Fire tax increases, but Fayette keeps property tax rate steady
Instead of raising property taxes countywide to offset declining property values, the Fayette County Commission will balance the budget by taking $2.8 million from the county’s unrestricted cash reserves.
The commission voted Aug. 23 to keep its millage rates the same for the general fund, EMS and E-911 services, but the fire service millage rate will increase just over half a mill.
This increase will not affect properties in Fayetteville or Peachtree City since they operate their own fire departments. Rather, the increase will impact homes in Tyrone, Brooks, Woolsey and the unincorporated county which are all served by the Fayette County Fire Department.
A homeowner with a home valued at $250,000 would pay an additional $50 a year for fire services under the proposed millage increase. But if a $250,000 home had its value decrease by the average drop in values to $218,000, the homeowner would realize only a $10 increase on his yearly tax bill, county officials have said.
Without the tax increase, the county faced laying off fire personnel, which would have resulted in a service cut, county officials have said previously.
Commissioner Allen McCarty confirmed with staff that if firemen had been laid off, the county likely would have had its ISO rating reviewed with a likely increased insurance premium cost to individual property owners that would have cost more than the property tax increase.
Public Safety Director Allen McCullough also noted that if there were staff cuts, the county would be dropping to having one person on some engines, whereas currently two firefighters respond on each engine, which he said is critical, particularly in the rural areas.
The fire millage tax increase will also allow the fire department to replace some apparatus in the future, a plan that had been on hold in recent years due to the downturn in the economy.
Commissioner Steve Brown was the lone vote against the millage rate adoption, saying he has clearly stated his objections before.

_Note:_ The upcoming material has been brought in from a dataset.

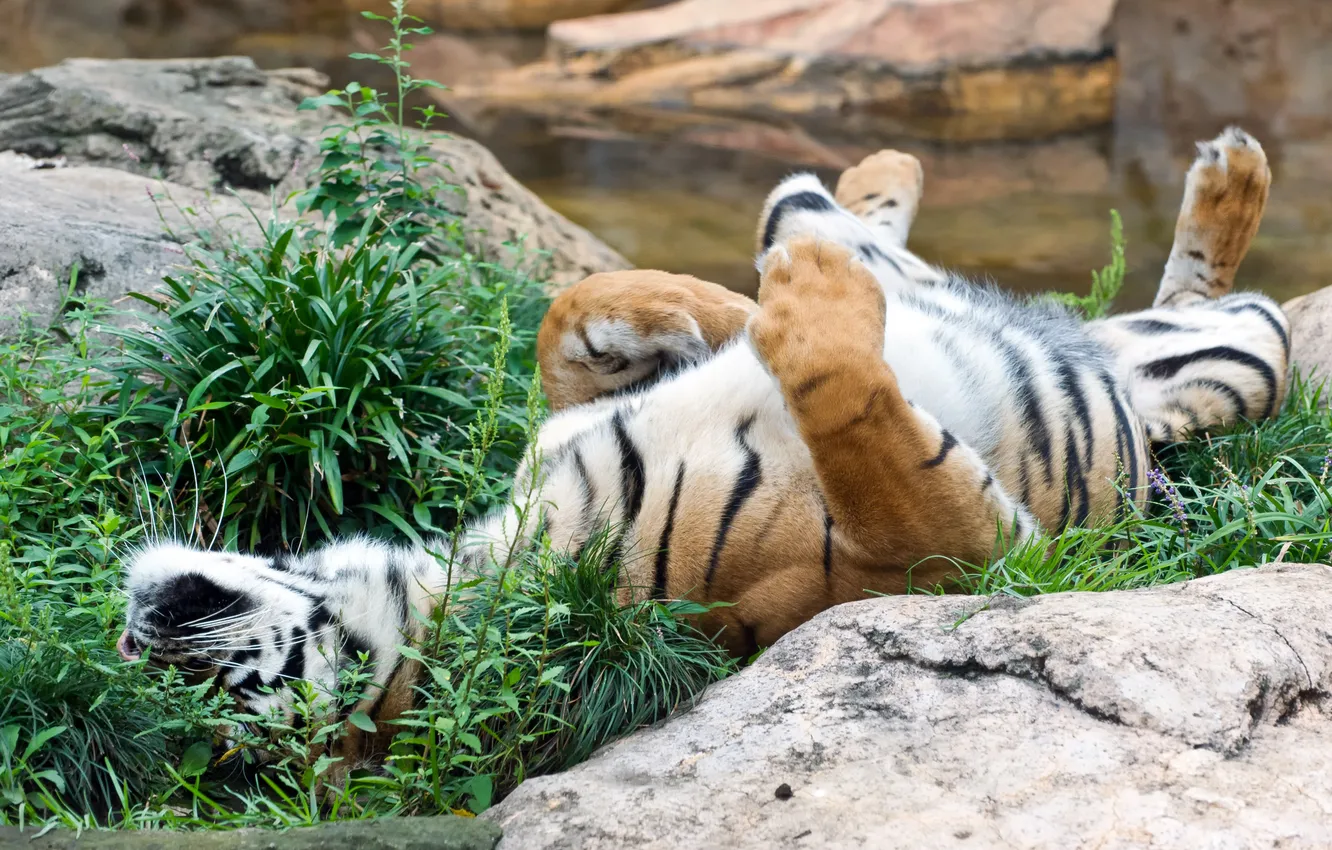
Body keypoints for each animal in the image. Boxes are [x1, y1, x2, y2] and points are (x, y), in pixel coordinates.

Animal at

Brown is against spending the money in cash reserves to balance the budget but he has offered no specific cuts to make in the budget to wipe out the shortfall.
Taking the $2.8 million from cash reserves to balance the general fund budget still leaves the county with $10 million in unrestricted cash reserves along with an additional $2 million “emergency” fund and three additional months’ worth of operating expenses.
Those rainy-day funds have been built up over the past several years as the county has enacted hiring freezes and chopped other projects for savings.